● Collected data
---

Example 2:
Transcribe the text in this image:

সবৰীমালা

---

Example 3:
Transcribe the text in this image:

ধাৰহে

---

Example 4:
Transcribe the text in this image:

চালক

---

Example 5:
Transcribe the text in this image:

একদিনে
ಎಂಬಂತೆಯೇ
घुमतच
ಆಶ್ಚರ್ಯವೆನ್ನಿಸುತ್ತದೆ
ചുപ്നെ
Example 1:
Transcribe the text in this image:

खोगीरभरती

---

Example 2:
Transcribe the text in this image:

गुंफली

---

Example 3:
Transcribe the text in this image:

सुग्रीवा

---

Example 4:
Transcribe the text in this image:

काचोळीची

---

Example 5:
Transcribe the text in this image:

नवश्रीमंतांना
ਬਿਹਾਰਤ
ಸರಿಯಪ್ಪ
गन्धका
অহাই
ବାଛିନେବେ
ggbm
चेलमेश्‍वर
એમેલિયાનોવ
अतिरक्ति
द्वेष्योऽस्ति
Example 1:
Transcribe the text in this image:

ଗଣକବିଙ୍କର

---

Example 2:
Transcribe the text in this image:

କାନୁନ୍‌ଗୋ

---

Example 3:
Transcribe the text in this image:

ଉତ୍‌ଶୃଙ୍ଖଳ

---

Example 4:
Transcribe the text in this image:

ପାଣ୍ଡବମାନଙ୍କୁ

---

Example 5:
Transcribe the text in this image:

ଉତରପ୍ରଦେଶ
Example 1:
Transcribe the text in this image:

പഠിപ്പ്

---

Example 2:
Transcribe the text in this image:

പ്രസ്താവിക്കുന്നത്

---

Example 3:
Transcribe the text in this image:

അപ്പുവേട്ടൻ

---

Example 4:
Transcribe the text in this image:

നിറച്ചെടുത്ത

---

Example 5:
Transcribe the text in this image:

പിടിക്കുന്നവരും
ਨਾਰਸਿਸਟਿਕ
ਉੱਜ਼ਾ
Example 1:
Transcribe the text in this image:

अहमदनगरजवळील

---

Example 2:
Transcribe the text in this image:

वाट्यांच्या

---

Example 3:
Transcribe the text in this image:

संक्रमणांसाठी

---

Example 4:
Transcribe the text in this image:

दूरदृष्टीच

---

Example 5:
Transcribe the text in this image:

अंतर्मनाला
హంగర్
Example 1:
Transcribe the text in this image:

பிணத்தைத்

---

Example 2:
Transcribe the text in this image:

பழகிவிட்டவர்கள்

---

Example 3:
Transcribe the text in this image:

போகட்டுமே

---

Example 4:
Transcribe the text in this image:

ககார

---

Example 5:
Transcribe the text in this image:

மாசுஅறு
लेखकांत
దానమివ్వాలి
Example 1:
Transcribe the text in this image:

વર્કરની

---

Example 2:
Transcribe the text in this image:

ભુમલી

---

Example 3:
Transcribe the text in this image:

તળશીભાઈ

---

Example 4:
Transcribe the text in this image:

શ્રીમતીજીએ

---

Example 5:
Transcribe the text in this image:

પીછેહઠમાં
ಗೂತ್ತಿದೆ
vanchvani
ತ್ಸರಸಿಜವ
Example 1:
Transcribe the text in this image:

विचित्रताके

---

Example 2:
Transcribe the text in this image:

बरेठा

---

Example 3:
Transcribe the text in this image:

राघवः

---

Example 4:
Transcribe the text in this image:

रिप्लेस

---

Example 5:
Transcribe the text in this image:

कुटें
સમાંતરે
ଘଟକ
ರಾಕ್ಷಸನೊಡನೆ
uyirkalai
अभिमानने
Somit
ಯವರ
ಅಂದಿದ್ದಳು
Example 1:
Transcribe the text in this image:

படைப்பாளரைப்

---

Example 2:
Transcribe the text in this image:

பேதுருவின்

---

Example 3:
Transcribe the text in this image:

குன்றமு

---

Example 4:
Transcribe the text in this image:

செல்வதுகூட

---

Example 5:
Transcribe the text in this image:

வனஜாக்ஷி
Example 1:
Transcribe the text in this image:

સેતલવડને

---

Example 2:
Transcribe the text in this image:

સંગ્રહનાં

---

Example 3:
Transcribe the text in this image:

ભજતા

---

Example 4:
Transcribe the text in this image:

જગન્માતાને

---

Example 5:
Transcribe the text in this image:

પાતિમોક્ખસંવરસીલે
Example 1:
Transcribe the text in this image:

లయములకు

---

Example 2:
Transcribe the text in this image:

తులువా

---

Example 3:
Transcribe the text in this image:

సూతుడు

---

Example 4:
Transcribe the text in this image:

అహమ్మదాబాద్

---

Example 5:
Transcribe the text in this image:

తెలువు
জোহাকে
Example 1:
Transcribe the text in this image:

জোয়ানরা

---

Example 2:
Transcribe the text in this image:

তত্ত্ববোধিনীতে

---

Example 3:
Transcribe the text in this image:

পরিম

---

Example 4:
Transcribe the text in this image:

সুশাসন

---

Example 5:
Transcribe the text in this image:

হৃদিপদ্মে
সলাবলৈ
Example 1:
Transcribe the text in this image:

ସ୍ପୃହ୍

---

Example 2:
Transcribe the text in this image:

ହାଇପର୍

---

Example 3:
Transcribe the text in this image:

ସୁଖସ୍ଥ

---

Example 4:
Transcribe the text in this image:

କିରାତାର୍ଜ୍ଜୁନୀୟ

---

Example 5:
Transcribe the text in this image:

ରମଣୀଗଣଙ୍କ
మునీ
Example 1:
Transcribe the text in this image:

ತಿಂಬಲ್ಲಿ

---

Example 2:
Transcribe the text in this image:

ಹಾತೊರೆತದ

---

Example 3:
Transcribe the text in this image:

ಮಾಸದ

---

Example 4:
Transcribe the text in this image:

● Your task
Would you set down every record again, exactly as it appears above?

● Output of the task
---

Example 2:
Transcribe the text in this image:

সবৰীমালা

---

Example 3:
Transcribe the text in this image:

ধাৰহে

---

Example 4:
Transcribe the text in this image:

চালক

---

Example 5:
Transcribe the text in this image:

একদিনে
ಎಂಬಂತೆಯೇ
घुमतच
ಆಶ್ಚರ್ಯವೆನ್ನಿಸುತ್ತದೆ
ചുപ്നെ
Example 1:
Transcribe the text in this image:

खोगीरभरती

---

Example 2:
Transcribe the text in this image:

गुंफली

---

Example 3:
Transcribe the text in this image:

सुग्रीवा

---

Example 4:
Transcribe the text in this image:

काचोळीची

---

Example 5:
Transcribe the text in this image:

नवश्रीमंतांना
ਬਿਹਾਰਤ
ಸರಿಯಪ್ಪ
गन्धका
অহাই
ବାଛିନେବେ
ggbm
चेलमेश्‍वर
એમેલિયાનોવ
अतिरक्ति
द्वेष्योऽस्ति
Example 1:
Transcribe the text in this image:

ଗଣକବିଙ୍କର

---

Example 2:
Transcribe the text in this image:

କାନୁନ୍‌ଗୋ

---

Example 3:
Transcribe the text in this image:

ଉତ୍‌ଶୃଙ୍ଖଳ

---

Example 4:
Transcribe the text in this image:

ପାଣ୍ଡବମାନଙ୍କୁ

---

Example 5:
Transcribe the text in this image:

ଉତରପ୍ରଦେଶ
Example 1:
Transcribe the text in this image:

പഠിപ്പ്

---

Example 2:
Transcribe the text in this image:

പ്രസ്താവിക്കുന്നത്

---

Example 3:
Transcribe the text in this image:

അപ്പുവേട്ടൻ

---

Example 4:
Transcribe the text in this image:

നിറച്ചെടുത്ത

---

Example 5:
Transcribe the text in this image:

പിടിക്കുന്നവരും
ਨਾਰਸਿਸਟਿਕ
ਉੱਜ਼ਾ
Example 1:
Transcribe the text in this image:

अहमदनगरजवळील

---

Example 2:
Transcribe the text in this image:

वाट्यांच्या

---

Example 3:
Transcribe the text in this image:

संक्रमणांसाठी

---

Example 4:
Transcribe the text in this image:

दूरदृष्टीच

---

Example 5:
Transcribe the text in this image:

अंतर्मनाला
హంగర్
Example 1:
Transcribe the text in this image:

பிணத்தைத்

---

Example 2:
Transcribe the text in this image:

பழகிவிட்டவர்கள்

---

Example 3:
Transcribe the text in this image:

போகட்டுமே

---

Example 4:
Transcribe the text in this image:

ககார

---

Example 5:
Transcribe the text in this image:

மாசுஅறு
लेखकांत
దానమివ్వాలి
Example 1:
Transcribe the text in this image:

વર્કરની

---

Example 2:
Transcribe the text in this image:

ભુમલી

---

Example 3:
Transcribe the text in this image:

તળશીભાઈ

---

Example 4:
Transcribe the text in this image:

શ્રીમતીજીએ

---

Example 5:
Transcribe the text in this image:

પીછેહઠમાં
ಗೂತ್ತಿದೆ
vanchvani
ತ್ಸರಸಿಜವ
Example 1:
Transcribe the text in this image:

विचित्रताके

---

Example 2:
Transcribe the text in this image:

बरेठा

---

Example 3:
Transcribe the text in this image:

राघवः

---

Example 4:
Transcribe the text in this image:

रिप्लेस

---

Example 5:
Transcribe the text in this image:

कुटें
સમાંતરે
ଘଟକ
ರಾಕ್ಷಸನೊಡನೆ
uyirkalai
अभिमानने
Somit
ಯವರ
ಅಂದಿದ್ದಳು
Example 1:
Transcribe the text in this image:

படைப்பாளரைப்

---

Example 2:
Transcribe the text in this image:

பேதுருவின்

---

Example 3:
Transcribe the text in this image:

குன்றமு

---

Example 4:
Transcribe the text in this image:

செல்வதுகூட

---

Example 5:
Transcribe the text in this image:

வனஜாக்ஷி
Example 1:
Transcribe the text in this image:

સેતલવડને

---

Example 2:
Transcribe the text in this image:

સંગ્રહનાં

---

Example 3:
Transcribe the text in this image:

ભજતા

---

Example 4:
Transcribe the text in this image:

જગન્માતાને

---

Example 5:
Transcribe the text in this image:

પાતિમોક્ખસંવરસીલે
Example 1:
Transcribe the text in this image:

లయములకు

---

Example 2:
Transcribe the text in this image:

తులువా

---

Example 3:
Transcribe the text in this image:

సూతుడు

---

Example 4:
Transcribe the text in this image:

అహమ్మదాబాద్

---

Example 5:
Transcribe the text in this image:

తెలువు
জোহাকে
Example 1:
Transcribe the text in this image:

জোয়ানরা

---

Example 2:
Transcribe the text in this image:

তত্ত্ববোধিনীতে

---

Example 3:
Transcribe the text in this image:

পরিম

---

Example 4:
Transcribe the text in this image:

সুশাসন

---

Example 5:
Transcribe the text in this image:

হৃদিপদ্মে
সলাবলৈ
Example 1:
Transcribe the text in this image:

ସ୍ପୃହ୍

---

Example 2:
Transcribe the text in this image:

ହାଇପର୍

---

Example 3:
Transcribe the text in this image:

ସୁଖସ୍ଥ

---

Example 4:
Transcribe the text in this image:

କିରାତାର୍ଜ୍ଜୁନୀୟ

---

Example 5:
Transcribe the text in this image:

ରମଣୀଗଣଙ୍କ
మునీ
Example 1:
Transcribe the text in this image:

ತಿಂಬಲ್ಲಿ

---

Example 2:
Transcribe the text in this image:

ಹಾತೊರೆತದ

---

Example 3:
Transcribe the text in this image:

ಮಾಸದ

---

Example 4:
Transcribe the text in this image:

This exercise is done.